I heard at the Navarre Run For the Reef event last weekend that they had secured the permits needed and received the Corp of Engineers approval for the snorkeling reef off Navarre beach. It was not mentioned at the run, but it was my understanding that the Corp approving this project would likely result in a nearshore area larger than the proposed snorkel reef site being approved for the deployment of reefs. This would allow for the depolyment of public or privately funded nearshore fishing reefs in the approved area (a little further offshore than the snorkeling reefs). Previously there was not an approved nearshore area which is why all of our Navarre Pier rubble ended up being hauled down the beach to Pensacola for deployment. Does anyone know if this information is accurate? If so, does anyone know the size / placement of the approved area? It sure would be nice to get some kayak assessible reefs in the Navarre area.
- Fisherdad1


----------



## need2fish (Oct 2, 2007)

The snorkeling and diving reef areas are small and only for deployment of the reefs specified in the permit. Permits are not issued yet but the conditions are being written and they should be in the county's hands very soon.

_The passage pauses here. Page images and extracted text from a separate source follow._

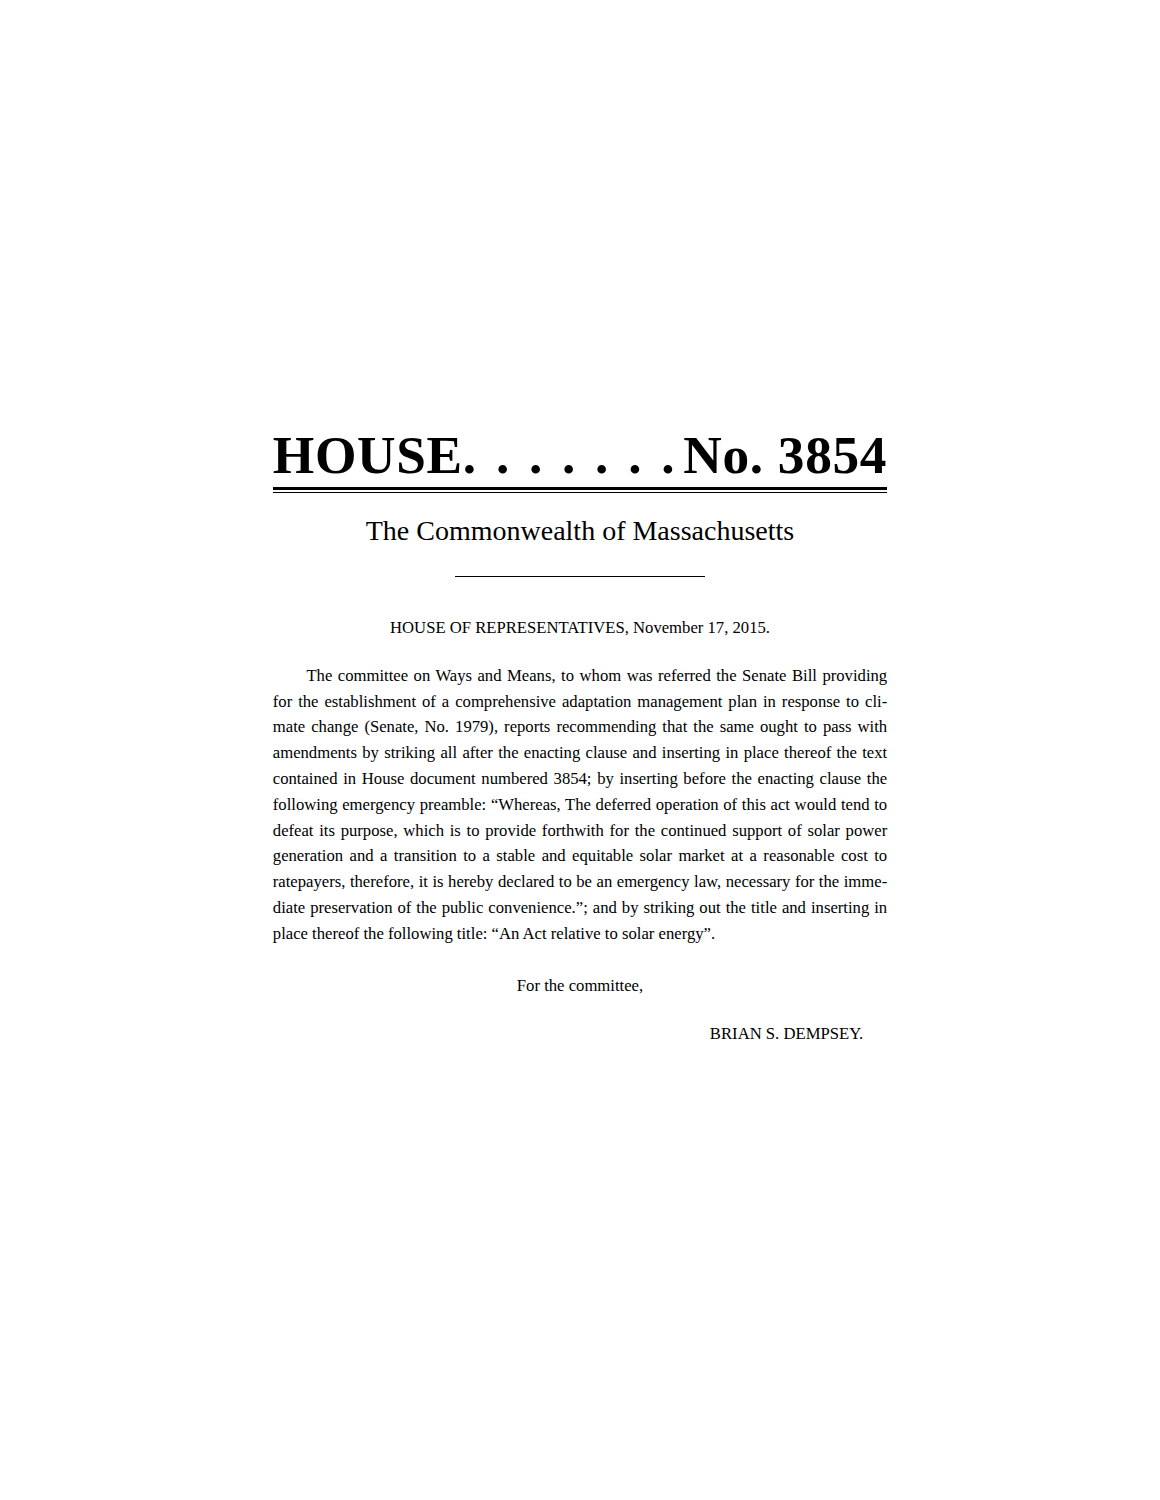HOUSE . . . . . . . . . . . . . . . No. 3854
The Commonwealth of Massachusetts
HOUSE OF REPRESENTATIVES, November 17, 2015.
The committee on Ways and Means, to whom was referred the Senate Bill providing for the establishment of a comprehensive adaptation management plan in response to climate change (Senate, No. 1979), reports recommending that the same ought to pass with amendments by striking all after the enacting clause and inserting in place thereof the text contained in House document numbered 3854; by inserting before the enacting clause the following emergency preamble: “Whereas, The deferred operation of this act would tend to defeat its purpose, which is to provide forthwith for the continued support of solar power generation and a transition to a stable and equitable solar market at a reasonable cost to ratepayers, therefore, it is hereby declared to be an emergency law, necessary for the immediate preservation of the public convenience.”; and by striking out the title and inserting in place thereof the following title: “An Act relative to solar energy”.
For the committee,
BRIAN S. DEMPSEY.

The snorkeling and diving reef deployments in the gulf and the sound should follow within 100 days of permitting (hopefully by the end of the year or early January). 

I would also like to see a near shore reef permit for fishing reefs similar to the newer one near the 3 barges. It would not need to be as large - probably 1.5 mile by .75 mile would be plenty large enough. It could begin about 1.5 miles out in about 60' and would reach up to 75' probably at 2.25 miles off shore. That would be a good thing to lobby the county to apply for after the snorkeling reefs are put in. Filling up the snorkeling reef permit area demonstrates that the permitted areas are being used - which helps gain favor for additional permit areas. It's probably a 2 year process to get them permitted but if you don't start you never finish.


----------